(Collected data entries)
^^^^^^^^

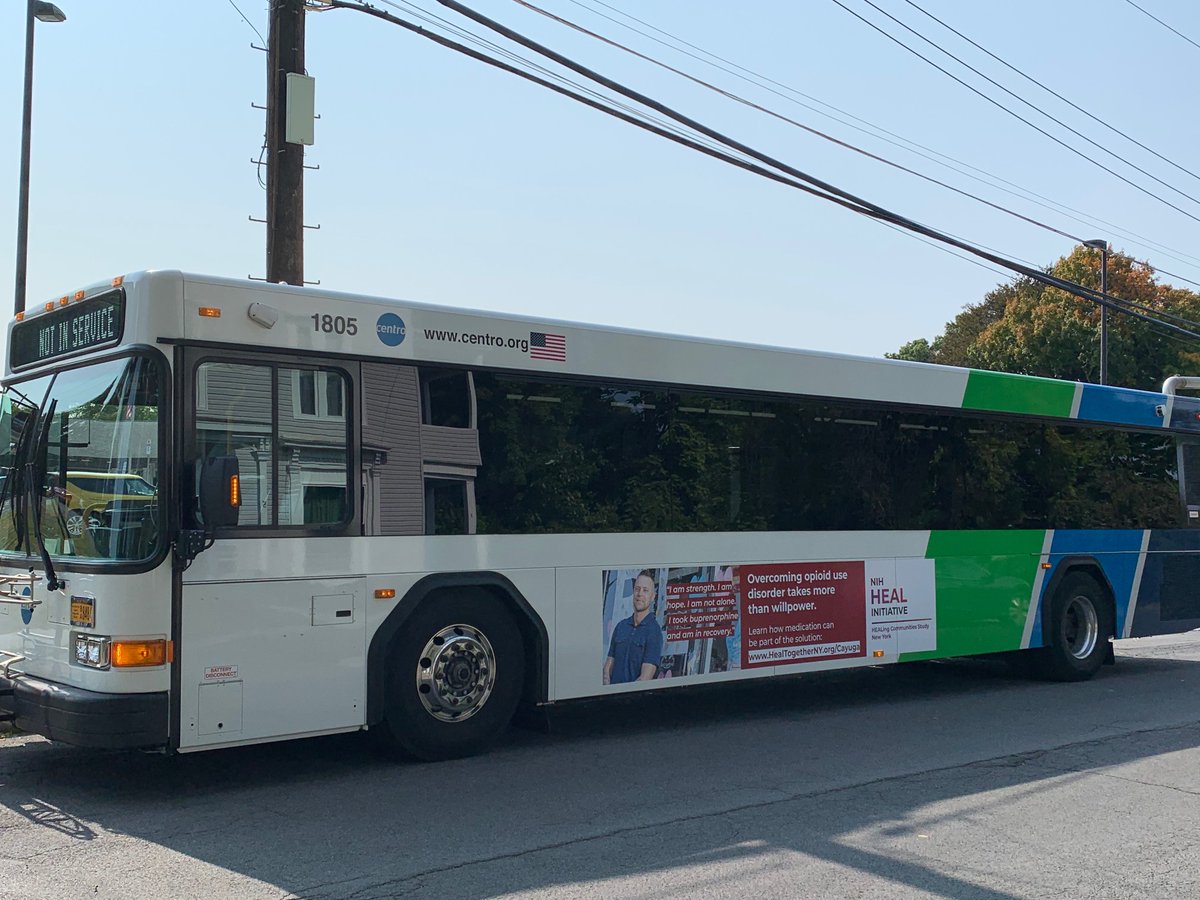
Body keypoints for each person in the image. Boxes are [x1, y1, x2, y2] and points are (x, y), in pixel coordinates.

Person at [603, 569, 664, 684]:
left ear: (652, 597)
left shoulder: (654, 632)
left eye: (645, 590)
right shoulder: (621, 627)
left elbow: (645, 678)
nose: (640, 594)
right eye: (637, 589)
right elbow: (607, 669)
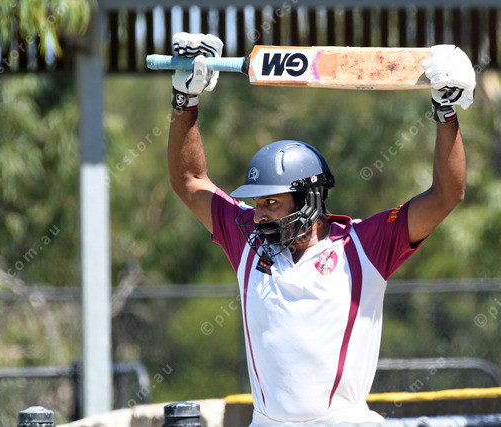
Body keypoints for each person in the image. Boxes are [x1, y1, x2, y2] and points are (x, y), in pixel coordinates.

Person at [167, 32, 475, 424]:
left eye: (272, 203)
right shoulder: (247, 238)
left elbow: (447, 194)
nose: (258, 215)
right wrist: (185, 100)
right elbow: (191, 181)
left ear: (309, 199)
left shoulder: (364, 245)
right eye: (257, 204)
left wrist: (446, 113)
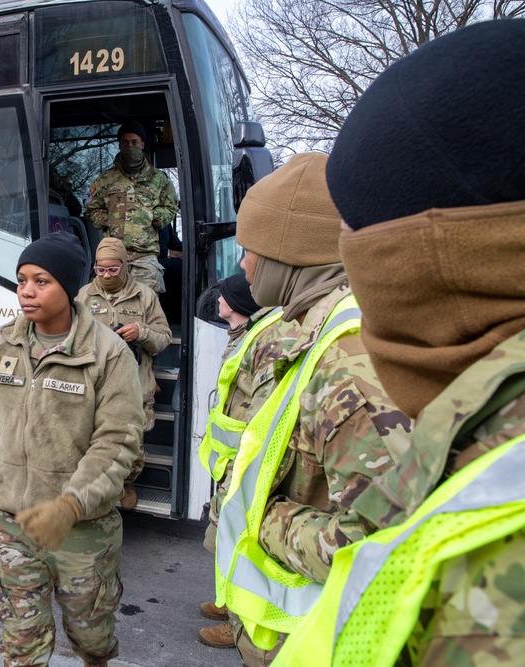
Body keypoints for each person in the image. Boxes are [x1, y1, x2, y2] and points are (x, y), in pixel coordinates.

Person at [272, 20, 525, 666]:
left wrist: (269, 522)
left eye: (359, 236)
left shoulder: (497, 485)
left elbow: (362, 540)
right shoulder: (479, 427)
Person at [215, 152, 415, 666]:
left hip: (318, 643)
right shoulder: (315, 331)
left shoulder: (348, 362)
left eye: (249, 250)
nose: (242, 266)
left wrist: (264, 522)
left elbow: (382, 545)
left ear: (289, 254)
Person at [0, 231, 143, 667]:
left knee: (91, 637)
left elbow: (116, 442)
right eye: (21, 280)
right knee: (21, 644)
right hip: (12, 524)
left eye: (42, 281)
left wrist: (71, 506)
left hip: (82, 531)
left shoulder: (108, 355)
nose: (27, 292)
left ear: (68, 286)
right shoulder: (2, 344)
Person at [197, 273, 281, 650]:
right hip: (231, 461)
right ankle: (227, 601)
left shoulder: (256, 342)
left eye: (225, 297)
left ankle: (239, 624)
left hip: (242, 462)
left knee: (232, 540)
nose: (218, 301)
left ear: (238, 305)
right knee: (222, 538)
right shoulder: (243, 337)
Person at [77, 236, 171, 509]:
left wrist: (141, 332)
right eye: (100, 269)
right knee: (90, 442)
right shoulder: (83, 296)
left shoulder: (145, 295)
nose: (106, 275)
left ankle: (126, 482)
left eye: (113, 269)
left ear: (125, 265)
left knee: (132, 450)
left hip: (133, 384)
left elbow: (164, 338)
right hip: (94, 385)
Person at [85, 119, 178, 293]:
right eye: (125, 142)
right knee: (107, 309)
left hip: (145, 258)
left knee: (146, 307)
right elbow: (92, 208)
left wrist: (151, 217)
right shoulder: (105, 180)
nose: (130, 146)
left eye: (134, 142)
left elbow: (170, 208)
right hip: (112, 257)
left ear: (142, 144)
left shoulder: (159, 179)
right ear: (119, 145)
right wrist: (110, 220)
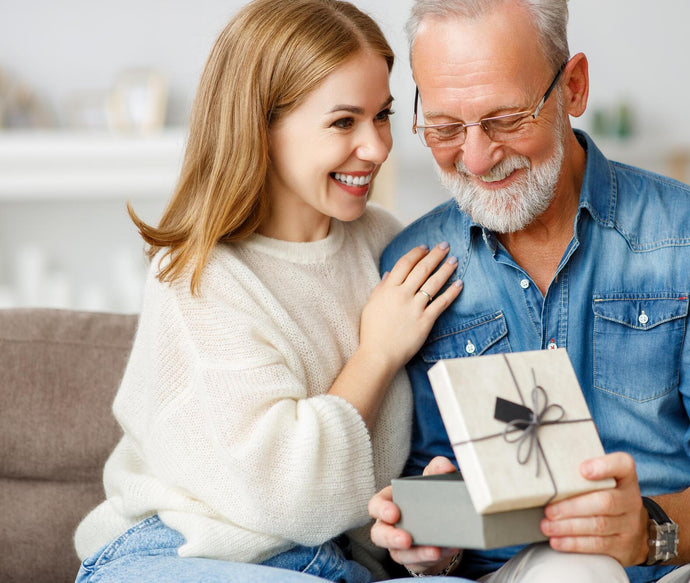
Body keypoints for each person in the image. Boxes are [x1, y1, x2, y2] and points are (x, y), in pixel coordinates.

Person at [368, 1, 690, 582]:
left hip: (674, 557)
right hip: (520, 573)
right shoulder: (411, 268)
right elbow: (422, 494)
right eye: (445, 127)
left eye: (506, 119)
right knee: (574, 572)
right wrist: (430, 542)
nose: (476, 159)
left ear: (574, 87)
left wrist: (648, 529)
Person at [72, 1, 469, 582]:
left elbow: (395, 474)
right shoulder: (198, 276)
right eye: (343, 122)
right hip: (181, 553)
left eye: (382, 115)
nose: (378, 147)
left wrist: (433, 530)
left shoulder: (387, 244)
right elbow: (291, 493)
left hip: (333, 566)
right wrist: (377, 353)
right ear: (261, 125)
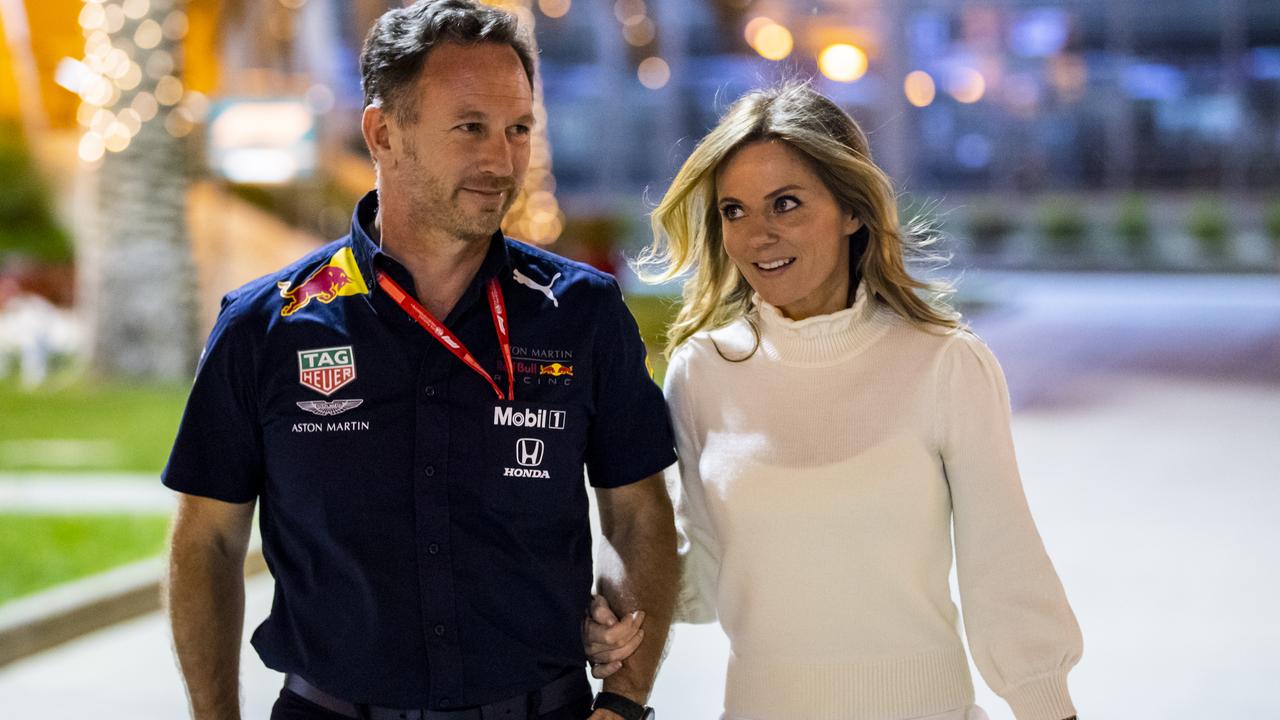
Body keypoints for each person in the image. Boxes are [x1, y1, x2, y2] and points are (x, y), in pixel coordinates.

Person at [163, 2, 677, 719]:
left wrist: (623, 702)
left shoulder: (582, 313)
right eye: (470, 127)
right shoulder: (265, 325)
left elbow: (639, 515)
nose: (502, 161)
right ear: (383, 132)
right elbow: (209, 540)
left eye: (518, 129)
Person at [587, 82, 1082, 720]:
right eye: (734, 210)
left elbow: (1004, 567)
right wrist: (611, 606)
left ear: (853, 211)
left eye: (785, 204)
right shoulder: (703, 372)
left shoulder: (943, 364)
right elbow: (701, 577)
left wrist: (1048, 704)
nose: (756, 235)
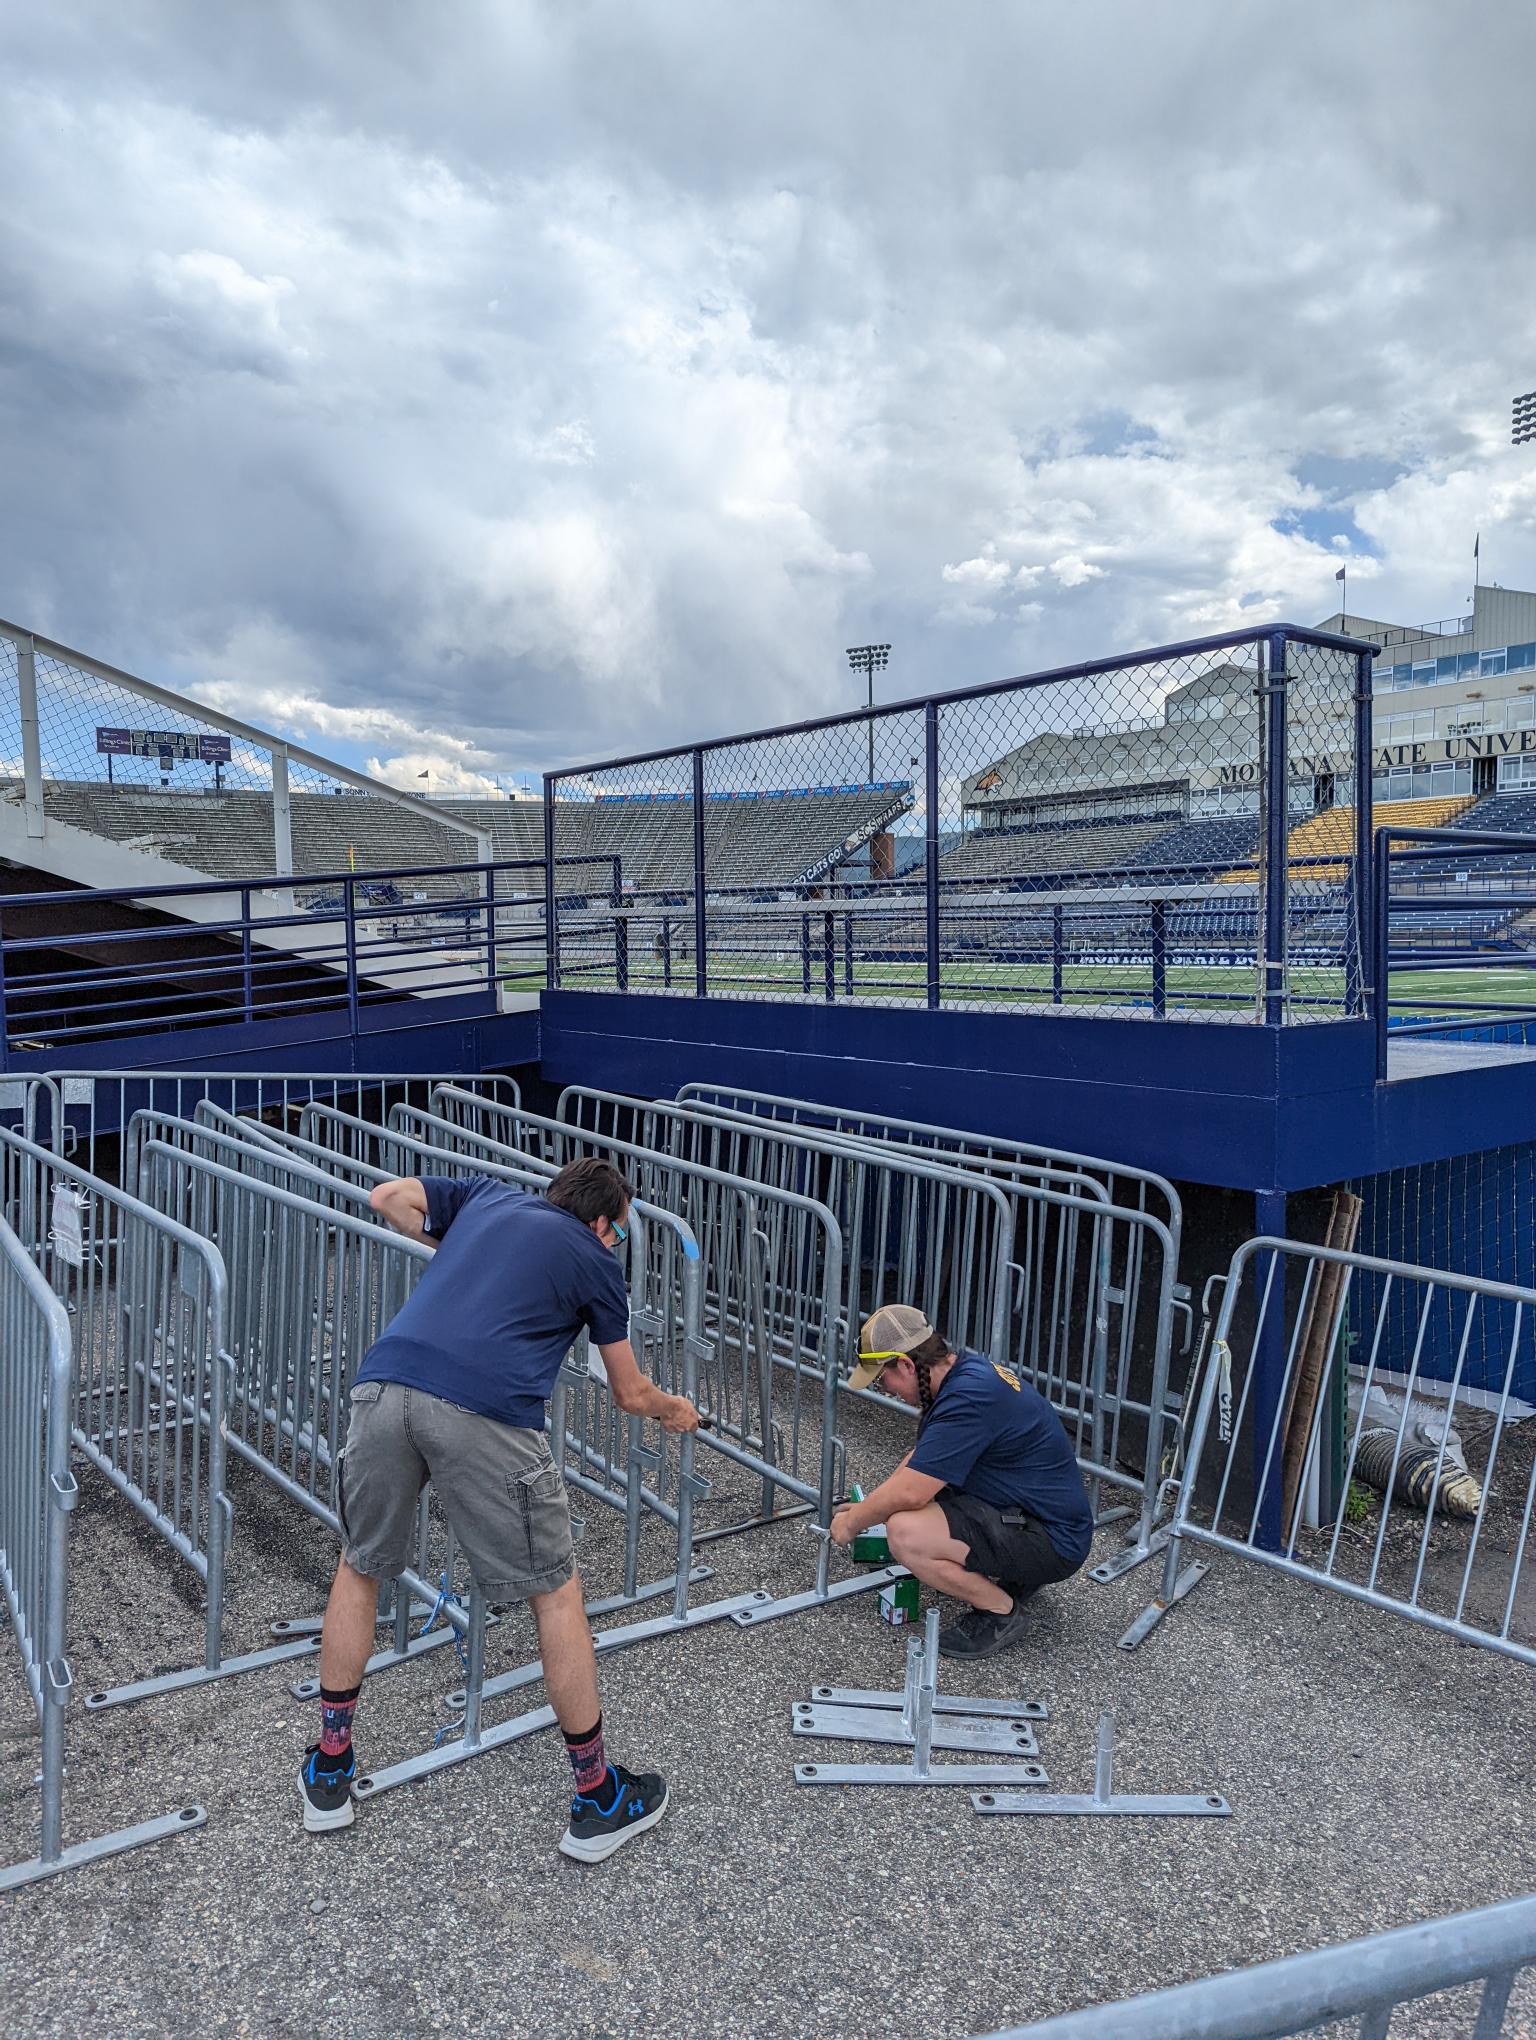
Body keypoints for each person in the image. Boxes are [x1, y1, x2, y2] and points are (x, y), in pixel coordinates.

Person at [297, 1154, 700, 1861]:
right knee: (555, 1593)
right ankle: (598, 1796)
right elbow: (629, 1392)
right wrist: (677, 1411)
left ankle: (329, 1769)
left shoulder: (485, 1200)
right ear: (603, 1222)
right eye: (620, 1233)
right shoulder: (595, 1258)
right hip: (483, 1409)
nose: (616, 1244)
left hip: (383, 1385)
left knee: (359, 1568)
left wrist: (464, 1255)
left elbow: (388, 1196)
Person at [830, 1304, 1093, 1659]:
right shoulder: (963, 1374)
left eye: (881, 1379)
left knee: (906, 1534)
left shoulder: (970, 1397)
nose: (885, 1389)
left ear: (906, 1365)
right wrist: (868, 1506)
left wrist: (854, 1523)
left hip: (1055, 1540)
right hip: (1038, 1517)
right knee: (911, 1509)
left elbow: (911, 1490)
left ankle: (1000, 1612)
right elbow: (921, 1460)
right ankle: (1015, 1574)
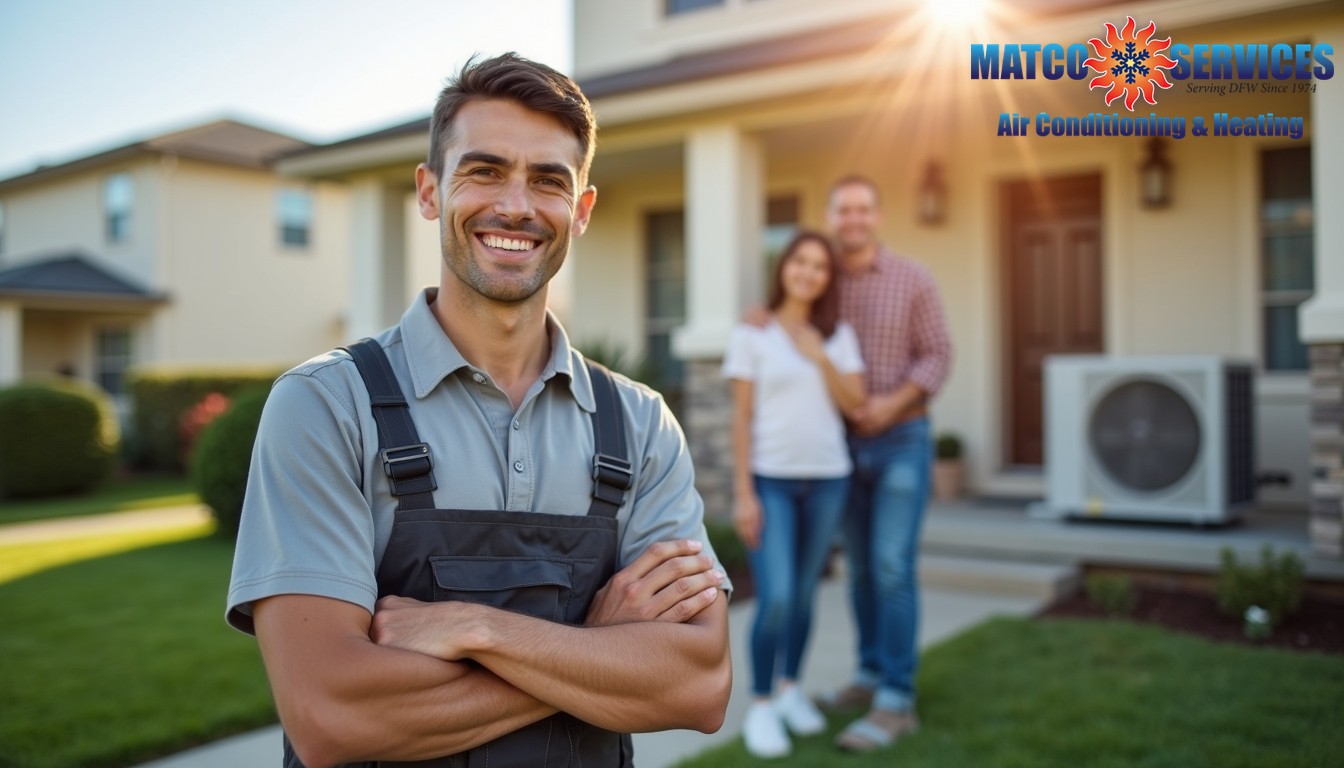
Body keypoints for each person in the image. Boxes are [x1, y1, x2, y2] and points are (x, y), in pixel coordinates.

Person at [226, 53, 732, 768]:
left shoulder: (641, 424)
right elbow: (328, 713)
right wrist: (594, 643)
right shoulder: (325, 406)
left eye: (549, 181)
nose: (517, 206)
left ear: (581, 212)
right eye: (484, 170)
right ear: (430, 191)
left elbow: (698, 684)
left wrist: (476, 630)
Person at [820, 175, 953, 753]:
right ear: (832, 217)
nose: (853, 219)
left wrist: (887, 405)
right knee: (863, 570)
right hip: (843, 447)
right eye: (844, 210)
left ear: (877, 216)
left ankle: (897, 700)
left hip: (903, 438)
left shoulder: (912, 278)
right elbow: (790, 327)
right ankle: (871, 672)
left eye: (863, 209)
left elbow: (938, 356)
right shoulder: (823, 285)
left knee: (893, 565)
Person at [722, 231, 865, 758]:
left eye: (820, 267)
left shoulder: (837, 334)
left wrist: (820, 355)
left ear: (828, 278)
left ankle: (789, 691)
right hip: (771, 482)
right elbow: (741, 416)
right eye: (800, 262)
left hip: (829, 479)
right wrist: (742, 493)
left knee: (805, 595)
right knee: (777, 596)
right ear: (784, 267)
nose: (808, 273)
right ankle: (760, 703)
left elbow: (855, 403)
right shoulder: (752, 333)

^^^^^^^^

*WHAT IS REQUIRED*
Where a line of the data contains the string "ankle", include it in a count, and state that count alone.

*TASK ANSWER*
11